Businessman launches High Court case to overhaul rules on hate crimes

Businessman, 54, investigated by police over Twitter poem about transgender people launches a landmark High Court battle to overhaul official rules on hate crimes

  • Harry Miller is to seek judicial review of guidelines followed by UK police forces
  • Mr Miller, a former policeman, is challenging guidance from College of Policing
  • He was investigated by police over a poem about transgender people 

A businessman who was investigated by police over a poem about transgender people is launching a landmark High Court case to overhaul the official rules on hate crimes.

Harry Miller is to seek a judicial review of guidelines followed by police forces across Britain, claiming that they unlawfully inhibit freedom of expression.

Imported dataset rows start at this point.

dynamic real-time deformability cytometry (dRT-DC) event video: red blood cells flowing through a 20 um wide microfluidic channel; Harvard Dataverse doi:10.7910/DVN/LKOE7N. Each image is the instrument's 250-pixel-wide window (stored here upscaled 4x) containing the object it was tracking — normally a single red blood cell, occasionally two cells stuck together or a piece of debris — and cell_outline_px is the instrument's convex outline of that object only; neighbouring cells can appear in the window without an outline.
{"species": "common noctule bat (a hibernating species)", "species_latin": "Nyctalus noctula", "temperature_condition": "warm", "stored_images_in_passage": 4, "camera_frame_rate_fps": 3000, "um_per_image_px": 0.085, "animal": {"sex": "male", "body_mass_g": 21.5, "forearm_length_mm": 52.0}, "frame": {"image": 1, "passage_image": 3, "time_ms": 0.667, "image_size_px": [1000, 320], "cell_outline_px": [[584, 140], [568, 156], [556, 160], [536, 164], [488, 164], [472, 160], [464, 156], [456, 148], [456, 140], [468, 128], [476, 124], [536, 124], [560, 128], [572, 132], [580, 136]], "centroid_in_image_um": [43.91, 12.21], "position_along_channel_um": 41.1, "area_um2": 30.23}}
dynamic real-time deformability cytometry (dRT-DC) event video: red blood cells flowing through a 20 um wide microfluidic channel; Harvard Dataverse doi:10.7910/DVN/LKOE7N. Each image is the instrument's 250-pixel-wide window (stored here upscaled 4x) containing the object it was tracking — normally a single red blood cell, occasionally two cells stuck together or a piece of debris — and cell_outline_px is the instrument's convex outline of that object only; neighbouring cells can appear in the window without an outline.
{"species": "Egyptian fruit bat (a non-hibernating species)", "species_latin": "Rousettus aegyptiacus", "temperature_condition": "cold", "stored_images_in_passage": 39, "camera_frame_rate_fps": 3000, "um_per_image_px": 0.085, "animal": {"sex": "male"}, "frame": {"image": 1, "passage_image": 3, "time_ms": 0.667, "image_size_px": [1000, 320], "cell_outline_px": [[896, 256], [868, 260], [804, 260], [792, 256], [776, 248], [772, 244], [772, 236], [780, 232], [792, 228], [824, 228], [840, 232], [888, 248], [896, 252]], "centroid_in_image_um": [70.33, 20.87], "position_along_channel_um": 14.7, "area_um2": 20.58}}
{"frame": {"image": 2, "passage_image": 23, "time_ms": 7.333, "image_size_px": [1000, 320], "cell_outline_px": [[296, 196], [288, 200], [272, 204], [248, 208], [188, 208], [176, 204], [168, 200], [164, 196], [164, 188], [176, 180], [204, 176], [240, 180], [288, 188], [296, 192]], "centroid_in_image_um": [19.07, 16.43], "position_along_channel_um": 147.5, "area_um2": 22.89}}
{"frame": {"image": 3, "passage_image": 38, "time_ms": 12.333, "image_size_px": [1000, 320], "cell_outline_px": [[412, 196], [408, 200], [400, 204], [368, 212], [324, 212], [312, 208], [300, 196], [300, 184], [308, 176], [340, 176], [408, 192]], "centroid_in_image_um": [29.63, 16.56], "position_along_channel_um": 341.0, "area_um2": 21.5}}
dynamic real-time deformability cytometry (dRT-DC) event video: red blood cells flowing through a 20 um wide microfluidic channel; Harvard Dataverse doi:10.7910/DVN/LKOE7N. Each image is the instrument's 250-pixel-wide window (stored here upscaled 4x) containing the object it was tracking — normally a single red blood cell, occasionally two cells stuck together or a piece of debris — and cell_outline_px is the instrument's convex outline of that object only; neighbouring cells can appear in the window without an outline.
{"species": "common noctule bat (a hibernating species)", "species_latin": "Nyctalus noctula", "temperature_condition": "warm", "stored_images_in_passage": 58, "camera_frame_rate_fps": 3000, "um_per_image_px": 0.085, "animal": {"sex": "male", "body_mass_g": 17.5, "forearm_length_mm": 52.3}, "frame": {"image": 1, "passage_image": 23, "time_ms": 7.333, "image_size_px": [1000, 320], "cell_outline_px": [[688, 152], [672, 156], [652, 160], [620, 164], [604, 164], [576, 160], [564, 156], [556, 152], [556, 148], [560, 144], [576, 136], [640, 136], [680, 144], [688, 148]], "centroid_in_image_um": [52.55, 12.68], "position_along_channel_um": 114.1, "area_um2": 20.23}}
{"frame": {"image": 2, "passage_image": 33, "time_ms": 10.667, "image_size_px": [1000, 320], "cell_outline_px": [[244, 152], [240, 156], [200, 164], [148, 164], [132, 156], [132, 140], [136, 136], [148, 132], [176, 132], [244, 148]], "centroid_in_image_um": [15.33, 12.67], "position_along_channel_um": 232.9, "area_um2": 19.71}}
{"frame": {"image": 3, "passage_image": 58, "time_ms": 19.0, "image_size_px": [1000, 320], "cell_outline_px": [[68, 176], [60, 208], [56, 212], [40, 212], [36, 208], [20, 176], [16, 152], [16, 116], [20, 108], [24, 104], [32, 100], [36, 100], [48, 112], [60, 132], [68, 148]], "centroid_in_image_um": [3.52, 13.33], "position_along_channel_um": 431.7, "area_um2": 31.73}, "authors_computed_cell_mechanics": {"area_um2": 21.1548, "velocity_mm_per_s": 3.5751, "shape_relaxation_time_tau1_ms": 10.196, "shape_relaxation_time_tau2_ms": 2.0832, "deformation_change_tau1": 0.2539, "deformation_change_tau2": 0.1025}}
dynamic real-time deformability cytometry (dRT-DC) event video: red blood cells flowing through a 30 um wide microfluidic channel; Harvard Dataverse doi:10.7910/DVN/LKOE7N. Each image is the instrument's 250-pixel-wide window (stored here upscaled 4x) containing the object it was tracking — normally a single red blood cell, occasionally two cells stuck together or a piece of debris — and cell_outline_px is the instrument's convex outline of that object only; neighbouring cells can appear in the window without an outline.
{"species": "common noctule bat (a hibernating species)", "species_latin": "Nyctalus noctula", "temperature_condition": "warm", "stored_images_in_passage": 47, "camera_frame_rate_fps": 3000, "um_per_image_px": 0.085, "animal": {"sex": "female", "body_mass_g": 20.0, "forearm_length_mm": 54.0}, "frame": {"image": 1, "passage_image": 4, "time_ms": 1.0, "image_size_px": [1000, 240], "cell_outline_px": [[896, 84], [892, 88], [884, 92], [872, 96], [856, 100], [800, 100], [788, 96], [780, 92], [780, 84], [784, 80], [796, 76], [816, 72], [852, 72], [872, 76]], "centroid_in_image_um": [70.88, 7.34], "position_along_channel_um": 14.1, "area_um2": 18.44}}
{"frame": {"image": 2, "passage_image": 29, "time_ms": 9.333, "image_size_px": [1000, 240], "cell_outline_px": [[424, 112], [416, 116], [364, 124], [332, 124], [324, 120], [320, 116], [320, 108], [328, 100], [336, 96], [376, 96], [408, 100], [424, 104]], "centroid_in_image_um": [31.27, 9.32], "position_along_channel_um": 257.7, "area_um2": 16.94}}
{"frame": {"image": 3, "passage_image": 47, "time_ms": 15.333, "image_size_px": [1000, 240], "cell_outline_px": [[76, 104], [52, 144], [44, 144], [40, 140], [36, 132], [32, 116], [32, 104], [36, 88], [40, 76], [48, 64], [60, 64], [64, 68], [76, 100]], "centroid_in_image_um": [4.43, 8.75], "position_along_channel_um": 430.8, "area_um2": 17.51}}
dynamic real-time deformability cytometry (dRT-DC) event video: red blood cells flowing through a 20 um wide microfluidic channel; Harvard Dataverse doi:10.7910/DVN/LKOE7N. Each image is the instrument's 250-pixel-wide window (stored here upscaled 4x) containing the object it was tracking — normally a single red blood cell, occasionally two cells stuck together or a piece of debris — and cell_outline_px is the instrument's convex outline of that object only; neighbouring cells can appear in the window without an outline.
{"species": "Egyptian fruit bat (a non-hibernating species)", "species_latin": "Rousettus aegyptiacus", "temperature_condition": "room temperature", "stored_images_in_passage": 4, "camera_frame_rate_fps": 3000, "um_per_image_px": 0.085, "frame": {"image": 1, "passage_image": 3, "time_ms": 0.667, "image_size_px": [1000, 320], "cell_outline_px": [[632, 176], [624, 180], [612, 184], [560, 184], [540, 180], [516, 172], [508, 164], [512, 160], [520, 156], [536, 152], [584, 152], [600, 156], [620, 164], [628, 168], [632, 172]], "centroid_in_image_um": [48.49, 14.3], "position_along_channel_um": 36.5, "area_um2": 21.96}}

Mr Miller, himself a former policeman, is challenging guidance from the College of Policing which states that reported hate crimes must be recorded ‘irrespective of any evidence to identify the hate element’. 

A businessman who was investigated by police over a poem about transgender people is launching a landmark High Court case to overhaul the official rules on hate crimes (stock photo)

He also wants to reverse a decision by Humberside Police to record his retweeting of the poem as a hate incident, despite officers concluding that no crime had been committed.

Mr Miller, the 54-year-old chairman of a machinery company, was quizzed by officers in January after posting the verse claiming that transgender women remain men. 

He said one officer told him that someone ‘down south’ had sent the force 30 of his tweets, which they alleged to be transphobic. He added that he was told ‘We need to check your thinking’ – a comment police have denied making.

The father-of-three said he was ‘dumbfounded’ by the exchange and ‘furious’ when he found out it had been recorded as a ‘hate incident’.

Harry Miller is to seek a judicial review of guidelines followed by police forces across Britain, claiming that they unlawfully inhibit freedom of expression (stock photo of trainee officers)

Last night Mr Miller – who has set up a campaign group called Fair Cop – defended his tweets, saying he had wanted to highlight the dangers posed to women by Government proposals to allow men to ‘self-identify’ as female.

He told The Mail on Sunday: ‘This case is not about being allowed to say anything I want without consequence. 

It is about the ability to have freedom of speech within the law and being allowed to have a debate without one group being able to call on the police to shut another group down.

‘Free speech is being closed down by a climate of fear and secrecy and the police are contributing to this Orwellian culture.’

The College of Policing said it was ‘aware of a potential legal challenge’ and ‘will be responding accordingly as part of the process’. Police in Humberside confirmed they, too, were aware of the action.